◆ **Work required**
Reproduce each of the following lines verbatim, with no changes to wording, spacing, or punctuation.

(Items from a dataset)
--------------------------------------------------

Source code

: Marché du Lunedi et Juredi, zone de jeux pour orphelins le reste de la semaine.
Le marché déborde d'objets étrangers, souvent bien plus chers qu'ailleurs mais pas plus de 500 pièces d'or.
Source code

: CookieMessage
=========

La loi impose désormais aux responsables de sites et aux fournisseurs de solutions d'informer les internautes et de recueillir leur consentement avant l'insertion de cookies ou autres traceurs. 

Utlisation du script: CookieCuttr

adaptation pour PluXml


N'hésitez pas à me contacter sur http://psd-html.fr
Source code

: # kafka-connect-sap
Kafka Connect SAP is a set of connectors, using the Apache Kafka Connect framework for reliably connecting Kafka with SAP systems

--------------------------------------------------

◆ **Finished exercise**
Source code

: Marché du Lunedi et Juredi, zone de jeux pour orphelins le reste de la semaine.
Le marché déborde d'objets étrangers, souvent bien plus chers qu'ailleurs mais pas plus de 500 pièces d'or.
Source code

: CookieMessage
=========

La loi impose désormais aux responsables de sites et aux fournisseurs de solutions d'informer les internautes et de recueillir leur consentement avant l'insertion de cookies ou autres traceurs. 

Utlisation du script: CookieCuttr

adaptation pour PluXml


N'hésitez pas à me contacter sur http://psd-html.fr
Source code

: # kafka-connect-sap
Kafka Connect SAP is a set of connectors, using the Apache Kafka Connect framework for reliably connecting Kafka with SAP systems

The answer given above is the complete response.